Spranzi M, Fournier V: The near-failure of advance directives: Why they should not be abandoned altogether, but their role radically reconsidered. Med Health Care Philos 2016;19:563–568.
Advance directives (ADs) have been hailed for two decades as the best way to safeguard patients' autonomy when they are totally or partially incompetent. In many national contexts, they are written into law and are mostly associated with end-of-life decisions. Although advocates and critics of ADs exchange relevant empirical and theoretical arguments, the debate is inconclusive. The authors argue that this is so for good reasons: the ADs project is fraught with tensions, and this is the reason why they are both important and deeply problematic. The authors outline six such tensions, and conclude with some positive suggestions about how to better promote patients' autonomy in end-of-life decision. They argue that ADs should continue to be an option, but they cannot be the panacea that they are expected to be.
Blackler L: Compromised autonomy: When families pressure patients to change their wishes. J Hospice Palliat Nurs 2016;18:184–191.

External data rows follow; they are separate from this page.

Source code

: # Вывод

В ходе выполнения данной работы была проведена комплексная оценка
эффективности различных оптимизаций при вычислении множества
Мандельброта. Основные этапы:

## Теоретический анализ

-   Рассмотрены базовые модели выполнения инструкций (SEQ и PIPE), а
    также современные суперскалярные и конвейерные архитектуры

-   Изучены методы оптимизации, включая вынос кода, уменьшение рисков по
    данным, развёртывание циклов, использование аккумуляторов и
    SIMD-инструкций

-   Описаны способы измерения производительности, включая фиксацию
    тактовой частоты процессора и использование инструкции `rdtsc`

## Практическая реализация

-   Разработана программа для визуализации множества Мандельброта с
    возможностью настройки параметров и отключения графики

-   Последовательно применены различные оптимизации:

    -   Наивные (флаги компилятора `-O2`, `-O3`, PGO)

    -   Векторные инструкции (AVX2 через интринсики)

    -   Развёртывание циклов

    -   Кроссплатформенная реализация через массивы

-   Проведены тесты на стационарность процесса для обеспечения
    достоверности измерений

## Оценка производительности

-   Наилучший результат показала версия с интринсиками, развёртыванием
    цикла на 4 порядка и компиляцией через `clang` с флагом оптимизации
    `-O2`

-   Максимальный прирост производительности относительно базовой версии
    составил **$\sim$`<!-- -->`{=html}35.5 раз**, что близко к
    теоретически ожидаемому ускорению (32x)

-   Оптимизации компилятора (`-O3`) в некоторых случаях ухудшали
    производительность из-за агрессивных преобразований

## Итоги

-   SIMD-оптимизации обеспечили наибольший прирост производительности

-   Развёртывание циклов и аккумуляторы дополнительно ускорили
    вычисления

Living with a life-threatening illness is extraordinarily challenging. This challenge intensifies when patients struggle to weigh personal and familial interests when facing difficult medical decisions. When patients are unduly pressured by their families to make medical decisions that are not in line with previously held values, beliefs, or perspectives, autonomy is compromised. A case example, based on a clinical ethics consultation, is used to highlight the complexities of compromised autonomy secondary to family coercion and manipulation at the end of life. Decision making in the context of family involvement and relational autonomy is explored along with effects of caregiver stressors, patient/family disagreements, and the nuances of substituted judgment. The article closes with a discussion of universal strategies for best working with and advocating for patients who are experiencing compromised autonomy.